• **Requirement**: Please render all of the records below as a two-column CSV with the headers "record_text" and "recorded_value", one row per record holding its text and its answer, each field in double quotes with line breaks replaced by spaces. Leave the pictures out.

*** Data shown Section Begins ***

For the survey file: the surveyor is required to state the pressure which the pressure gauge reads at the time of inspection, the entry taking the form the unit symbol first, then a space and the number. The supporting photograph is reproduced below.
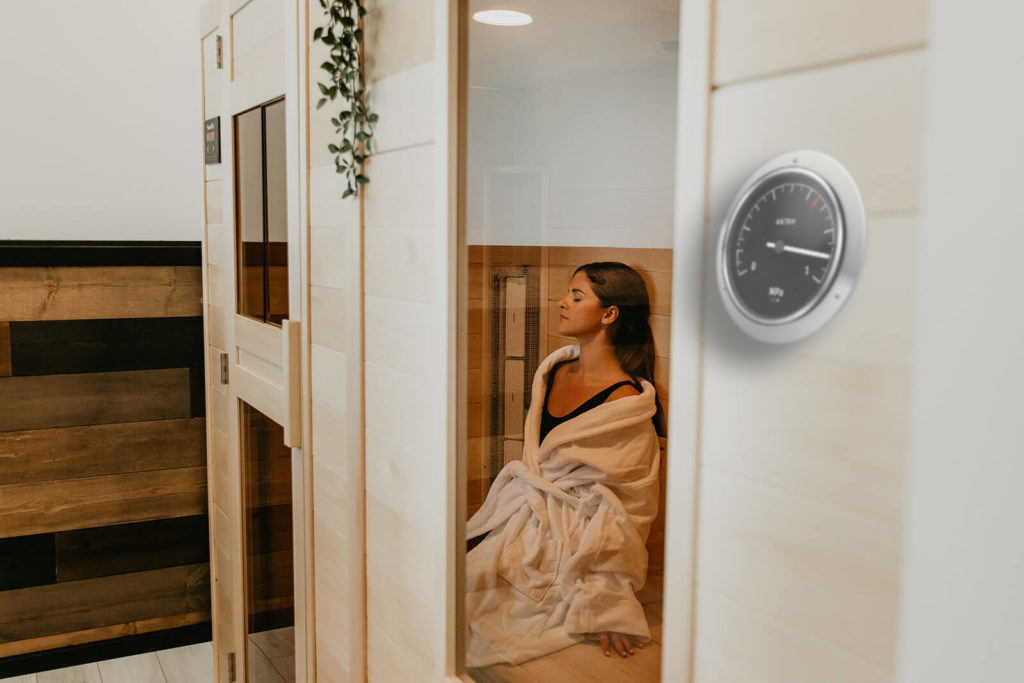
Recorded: MPa 0.9
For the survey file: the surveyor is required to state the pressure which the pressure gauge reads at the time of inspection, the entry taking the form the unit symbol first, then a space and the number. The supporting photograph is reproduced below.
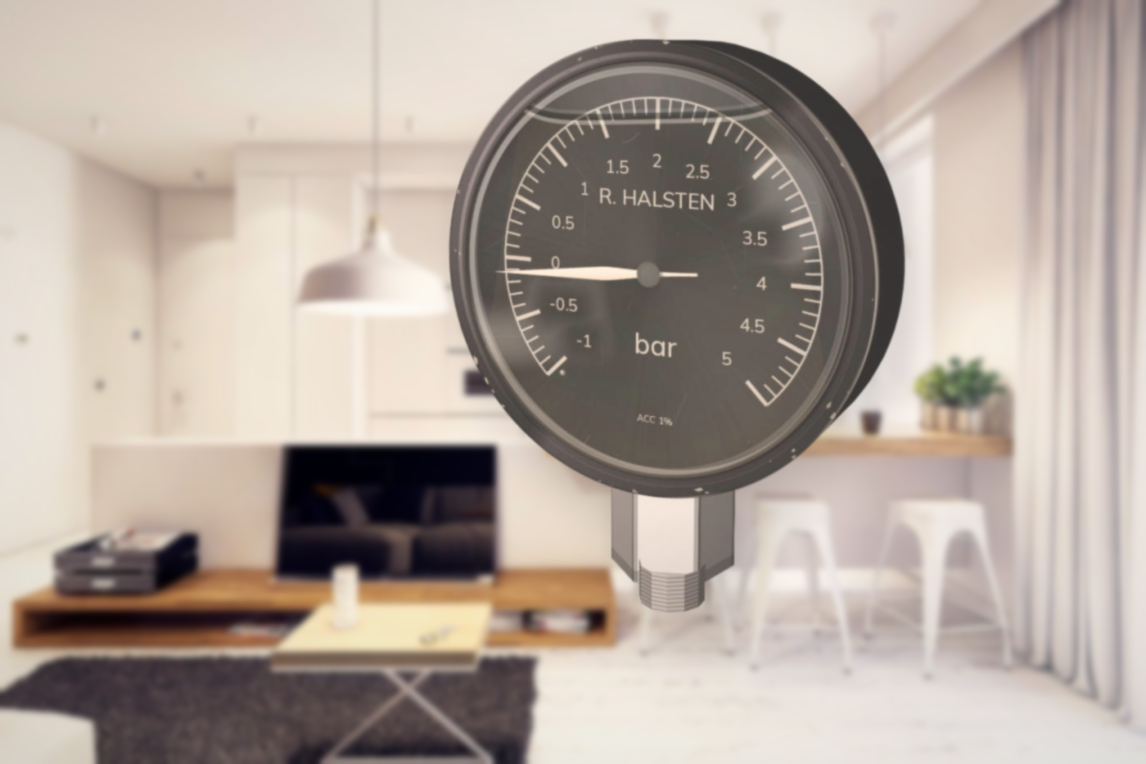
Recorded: bar -0.1
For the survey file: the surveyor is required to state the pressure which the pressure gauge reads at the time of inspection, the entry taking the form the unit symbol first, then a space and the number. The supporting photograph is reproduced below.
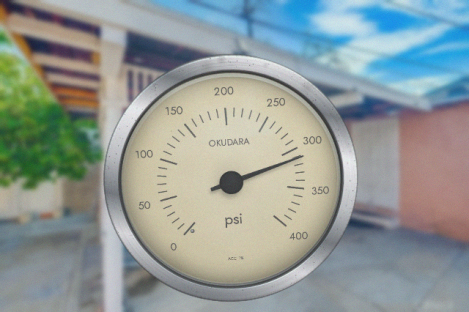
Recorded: psi 310
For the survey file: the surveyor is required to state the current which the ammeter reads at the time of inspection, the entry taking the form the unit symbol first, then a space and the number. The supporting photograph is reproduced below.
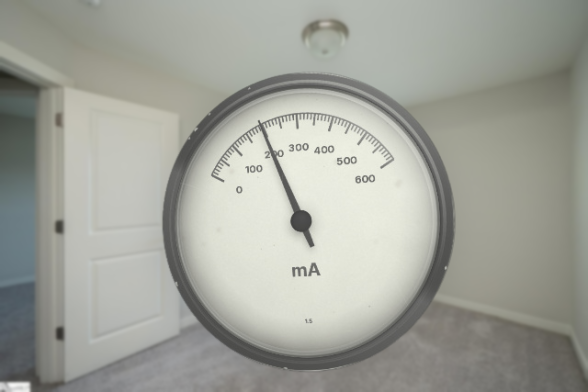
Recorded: mA 200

*** Data shown Section Ends ***

• **Written response**:
record_text,recorded_value
"For the survey file: the surveyor is required to state the pressure which the pressure gauge reads at the time of inspection, the entry taking the form the unit symbol first, then a space and the number. The supporting photograph is reproduced below. Recorded:","MPa 0.9"
"For the survey file: the surveyor is required to state the pressure which the pressure gauge reads at the time of inspection, the entry taking the form the unit symbol first, then a space and the number. The supporting photograph is reproduced below. Recorded:","bar -0.1"
"For the survey file: the surveyor is required to state the pressure which the pressure gauge reads at the time of inspection, the entry taking the form the unit symbol first, then a space and the number. The supporting photograph is reproduced below. Recorded:","psi 310"
"For the survey file: the surveyor is required to state the current which the ammeter reads at the time of inspection, the entry taking the form the unit symbol first, then a space and the number. The supporting photograph is reproduced below. Recorded:","mA 200"